◆ WHAT IS NEEDED ◆
Copy every entry exactly.

Extracted data entries
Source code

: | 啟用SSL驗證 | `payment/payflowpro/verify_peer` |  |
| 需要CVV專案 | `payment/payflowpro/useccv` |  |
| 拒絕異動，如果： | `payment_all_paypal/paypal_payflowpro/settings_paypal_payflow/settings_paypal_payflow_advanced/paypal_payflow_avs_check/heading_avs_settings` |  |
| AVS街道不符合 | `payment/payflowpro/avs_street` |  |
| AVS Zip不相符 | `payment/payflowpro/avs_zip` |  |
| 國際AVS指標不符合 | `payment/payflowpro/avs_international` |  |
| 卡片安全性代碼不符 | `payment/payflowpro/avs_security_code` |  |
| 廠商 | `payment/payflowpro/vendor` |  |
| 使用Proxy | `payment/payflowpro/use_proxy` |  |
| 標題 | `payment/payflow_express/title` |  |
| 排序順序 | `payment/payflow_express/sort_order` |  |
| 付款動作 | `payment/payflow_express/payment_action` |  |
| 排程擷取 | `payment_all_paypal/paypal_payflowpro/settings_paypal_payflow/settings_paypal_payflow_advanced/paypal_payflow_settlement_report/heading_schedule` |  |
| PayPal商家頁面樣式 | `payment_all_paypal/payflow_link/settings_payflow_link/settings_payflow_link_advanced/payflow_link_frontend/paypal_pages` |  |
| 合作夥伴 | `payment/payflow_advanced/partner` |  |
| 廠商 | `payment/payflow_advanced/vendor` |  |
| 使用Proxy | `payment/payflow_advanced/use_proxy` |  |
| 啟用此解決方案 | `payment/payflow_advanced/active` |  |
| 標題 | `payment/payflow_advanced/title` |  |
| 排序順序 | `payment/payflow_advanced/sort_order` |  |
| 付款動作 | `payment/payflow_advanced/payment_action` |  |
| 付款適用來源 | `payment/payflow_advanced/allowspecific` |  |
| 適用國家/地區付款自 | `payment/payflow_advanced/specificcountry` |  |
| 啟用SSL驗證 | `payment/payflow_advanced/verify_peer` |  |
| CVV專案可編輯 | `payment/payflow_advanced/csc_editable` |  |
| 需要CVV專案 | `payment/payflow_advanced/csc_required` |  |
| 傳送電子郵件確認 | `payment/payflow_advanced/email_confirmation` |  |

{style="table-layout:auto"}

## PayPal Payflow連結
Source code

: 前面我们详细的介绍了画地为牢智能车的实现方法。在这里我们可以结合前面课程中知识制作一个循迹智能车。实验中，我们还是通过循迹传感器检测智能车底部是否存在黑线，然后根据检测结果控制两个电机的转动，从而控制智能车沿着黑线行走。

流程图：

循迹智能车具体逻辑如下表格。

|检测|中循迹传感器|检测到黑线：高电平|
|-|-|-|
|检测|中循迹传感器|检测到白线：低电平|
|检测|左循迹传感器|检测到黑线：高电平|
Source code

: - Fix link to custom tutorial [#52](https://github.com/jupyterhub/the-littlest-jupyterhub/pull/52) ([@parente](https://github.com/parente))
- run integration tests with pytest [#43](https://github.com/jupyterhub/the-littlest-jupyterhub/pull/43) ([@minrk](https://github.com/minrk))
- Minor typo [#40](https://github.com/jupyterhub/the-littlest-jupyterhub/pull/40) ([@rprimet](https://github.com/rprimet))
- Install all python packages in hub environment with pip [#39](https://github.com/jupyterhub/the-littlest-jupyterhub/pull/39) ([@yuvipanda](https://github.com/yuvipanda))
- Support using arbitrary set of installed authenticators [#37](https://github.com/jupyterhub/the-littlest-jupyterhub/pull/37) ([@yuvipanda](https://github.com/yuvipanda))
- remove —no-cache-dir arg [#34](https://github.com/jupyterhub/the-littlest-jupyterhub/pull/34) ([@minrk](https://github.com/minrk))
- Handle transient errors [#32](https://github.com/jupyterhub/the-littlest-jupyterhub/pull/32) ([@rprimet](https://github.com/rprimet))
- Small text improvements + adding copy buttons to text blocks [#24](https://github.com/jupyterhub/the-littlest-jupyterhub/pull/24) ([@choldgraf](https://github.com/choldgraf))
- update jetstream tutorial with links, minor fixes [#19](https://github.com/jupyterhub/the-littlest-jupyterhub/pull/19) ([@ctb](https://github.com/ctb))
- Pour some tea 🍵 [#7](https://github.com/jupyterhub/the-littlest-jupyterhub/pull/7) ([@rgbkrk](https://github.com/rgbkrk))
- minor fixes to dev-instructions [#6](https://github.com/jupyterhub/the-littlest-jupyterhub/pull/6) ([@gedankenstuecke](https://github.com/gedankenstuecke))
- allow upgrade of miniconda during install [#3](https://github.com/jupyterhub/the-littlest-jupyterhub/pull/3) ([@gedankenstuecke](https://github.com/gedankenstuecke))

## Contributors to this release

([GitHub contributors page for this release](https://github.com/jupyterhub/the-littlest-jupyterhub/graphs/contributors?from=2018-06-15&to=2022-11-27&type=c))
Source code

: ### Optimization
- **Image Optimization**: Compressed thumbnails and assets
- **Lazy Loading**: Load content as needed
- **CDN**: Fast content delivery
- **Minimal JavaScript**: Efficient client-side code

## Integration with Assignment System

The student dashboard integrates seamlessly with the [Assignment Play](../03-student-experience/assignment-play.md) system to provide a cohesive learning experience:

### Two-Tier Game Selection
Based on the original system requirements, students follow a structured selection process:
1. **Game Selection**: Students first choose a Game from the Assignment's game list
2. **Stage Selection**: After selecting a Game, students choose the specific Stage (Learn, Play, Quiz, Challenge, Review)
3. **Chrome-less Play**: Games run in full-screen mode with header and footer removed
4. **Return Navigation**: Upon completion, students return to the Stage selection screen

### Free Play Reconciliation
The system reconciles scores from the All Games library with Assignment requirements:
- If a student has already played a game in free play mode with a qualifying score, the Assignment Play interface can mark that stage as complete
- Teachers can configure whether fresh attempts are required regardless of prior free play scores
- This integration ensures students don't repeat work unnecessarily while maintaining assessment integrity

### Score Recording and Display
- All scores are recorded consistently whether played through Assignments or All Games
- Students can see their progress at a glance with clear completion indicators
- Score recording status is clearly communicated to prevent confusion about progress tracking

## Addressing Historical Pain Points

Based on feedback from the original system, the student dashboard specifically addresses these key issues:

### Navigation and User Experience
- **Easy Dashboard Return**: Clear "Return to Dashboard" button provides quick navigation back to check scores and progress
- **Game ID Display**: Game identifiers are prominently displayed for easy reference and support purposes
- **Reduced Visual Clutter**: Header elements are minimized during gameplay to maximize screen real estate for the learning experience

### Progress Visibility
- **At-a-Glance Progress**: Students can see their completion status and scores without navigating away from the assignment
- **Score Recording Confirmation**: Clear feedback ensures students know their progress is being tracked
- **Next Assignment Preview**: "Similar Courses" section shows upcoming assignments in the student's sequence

◆ RESPONSE BOX ◆
Source code

: | 啟用SSL驗證 | `payment/payflowpro/verify_peer` |  |
| 需要CVV專案 | `payment/payflowpro/useccv` |  |
| 拒絕異動，如果： | `payment_all_paypal/paypal_payflowpro/settings_paypal_payflow/settings_paypal_payflow_advanced/paypal_payflow_avs_check/heading_avs_settings` |  |
| AVS街道不符合 | `payment/payflowpro/avs_street` |  |
| AVS Zip不相符 | `payment/payflowpro/avs_zip` |  |
| 國際AVS指標不符合 | `payment/payflowpro/avs_international` |  |
| 卡片安全性代碼不符 | `payment/payflowpro/avs_security_code` |  |
| 廠商 | `payment/payflowpro/vendor` |  |
| 使用Proxy | `payment/payflowpro/use_proxy` |  |
| 標題 | `payment/payflow_express/title` |  |
| 排序順序 | `payment/payflow_express/sort_order` |  |
| 付款動作 | `payment/payflow_express/payment_action` |  |
| 排程擷取 | `payment_all_paypal/paypal_payflowpro/settings_paypal_payflow/settings_paypal_payflow_advanced/paypal_payflow_settlement_report/heading_schedule` |  |
| PayPal商家頁面樣式 | `payment_all_paypal/payflow_link/settings_payflow_link/settings_payflow_link_advanced/payflow_link_frontend/paypal_pages` |  |
| 合作夥伴 | `payment/payflow_advanced/partner` |  |
| 廠商 | `payment/payflow_advanced/vendor` |  |
| 使用Proxy | `payment/payflow_advanced/use_proxy` |  |
| 啟用此解決方案 | `payment/payflow_advanced/active` |  |
| 標題 | `payment/payflow_advanced/title` |  |
| 排序順序 | `payment/payflow_advanced/sort_order` |  |
| 付款動作 | `payment/payflow_advanced/payment_action` |  |
| 付款適用來源 | `payment/payflow_advanced/allowspecific` |  |
| 適用國家/地區付款自 | `payment/payflow_advanced/specificcountry` |  |
| 啟用SSL驗證 | `payment/payflow_advanced/verify_peer` |  |
| CVV專案可編輯 | `payment/payflow_advanced/csc_editable` |  |
| 需要CVV專案 | `payment/payflow_advanced/csc_required` |  |
| 傳送電子郵件確認 | `payment/payflow_advanced/email_confirmation` |  |

{style="table-layout:auto"}

## PayPal Payflow連結
Source code

: 前面我们详细的介绍了画地为牢智能车的实现方法。在这里我们可以结合前面课程中知识制作一个循迹智能车。实验中，我们还是通过循迹传感器检测智能车底部是否存在黑线，然后根据检测结果控制两个电机的转动，从而控制智能车沿着黑线行走。

流程图：

循迹智能车具体逻辑如下表格。

|检测|中循迹传感器|检测到黑线：高电平|
|-|-|-|
|检测|中循迹传感器|检测到白线：低电平|
|检测|左循迹传感器|检测到黑线：高电平|
Source code

: - Fix link to custom tutorial [#52](https://github.com/jupyterhub/the-littlest-jupyterhub/pull/52) ([@parente](https://github.com/parente))
- run integration tests with pytest [#43](https://github.com/jupyterhub/the-littlest-jupyterhub/pull/43) ([@minrk](https://github.com/minrk))
- Minor typo [#40](https://github.com/jupyterhub/the-littlest-jupyterhub/pull/40) ([@rprimet](https://github.com/rprimet))
- Install all python packages in hub environment with pip [#39](https://github.com/jupyterhub/the-littlest-jupyterhub/pull/39) ([@yuvipanda](https://github.com/yuvipanda))
- Support using arbitrary set of installed authenticators [#37](https://github.com/jupyterhub/the-littlest-jupyterhub/pull/37) ([@yuvipanda](https://github.com/yuvipanda))
- remove —no-cache-dir arg [#34](https://github.com/jupyterhub/the-littlest-jupyterhub/pull/34) ([@minrk](https://github.com/minrk))
- Handle transient errors [#32](https://github.com/jupyterhub/the-littlest-jupyterhub/pull/32) ([@rprimet](https://github.com/rprimet))
- Small text improvements + adding copy buttons to text blocks [#24](https://github.com/jupyterhub/the-littlest-jupyterhub/pull/24) ([@choldgraf](https://github.com/choldgraf))
- update jetstream tutorial with links, minor fixes [#19](https://github.com/jupyterhub/the-littlest-jupyterhub/pull/19) ([@ctb](https://github.com/ctb))
- Pour some tea 🍵 [#7](https://github.com/jupyterhub/the-littlest-jupyterhub/pull/7) ([@rgbkrk](https://github.com/rgbkrk))
- minor fixes to dev-instructions [#6](https://github.com/jupyterhub/the-littlest-jupyterhub/pull/6) ([@gedankenstuecke](https://github.com/gedankenstuecke))
- allow upgrade of miniconda during install [#3](https://github.com/jupyterhub/the-littlest-jupyterhub/pull/3) ([@gedankenstuecke](https://github.com/gedankenstuecke))

## Contributors to this release

([GitHub contributors page for this release](https://github.com/jupyterhub/the-littlest-jupyterhub/graphs/contributors?from=2018-06-15&to=2022-11-27&type=c))
Source code

: ### Optimization
- **Image Optimization**: Compressed thumbnails and assets
- **Lazy Loading**: Load content as needed
- **CDN**: Fast content delivery
- **Minimal JavaScript**: Efficient client-side code

## Integration with Assignment System

The student dashboard integrates seamlessly with the [Assignment Play](../03-student-experience/assignment-play.md) system to provide a cohesive learning experience:

### Two-Tier Game Selection
Based on the original system requirements, students follow a structured selection process:
1. **Game Selection**: Students first choose a Game from the Assignment's game list
2. **Stage Selection**: After selecting a Game, students choose the specific Stage (Learn, Play, Quiz, Challenge, Review)
3. **Chrome-less Play**: Games run in full-screen mode with header and footer removed
4. **Return Navigation**: Upon completion, students return to the Stage selection screen

### Free Play Reconciliation
The system reconciles scores from the All Games library with Assignment requirements:
- If a student has already played a game in free play mode with a qualifying score, the Assignment Play interface can mark that stage as complete
- Teachers can configure whether fresh attempts are required regardless of prior free play scores
- This integration ensures students don't repeat work unnecessarily while maintaining assessment integrity

### Score Recording and Display
- All scores are recorded consistently whether played through Assignments or All Games
- Students can see their progress at a glance with clear completion indicators
- Score recording status is clearly communicated to prevent confusion about progress tracking

## Addressing Historical Pain Points

Based on feedback from the original system, the student dashboard specifically addresses these key issues:

### Navigation and User Experience
- **Easy Dashboard Return**: Clear "Return to Dashboard" button provides quick navigation back to check scores and progress
- **Game ID Display**: Game identifiers are prominently displayed for easy reference and support purposes
- **Reduced Visual Clutter**: Header elements are minimized during gameplay to maximize screen real estate for the learning experience

### Progress Visibility
- **At-a-Glance Progress**: Students can see their completion status and scores without navigating away from the assignment
- **Score Recording Confirmation**: Clear feedback ensures students know their progress is being tracked
- **Next Assignment Preview**: "Similar Courses" section shows upcoming assignments in the student's sequence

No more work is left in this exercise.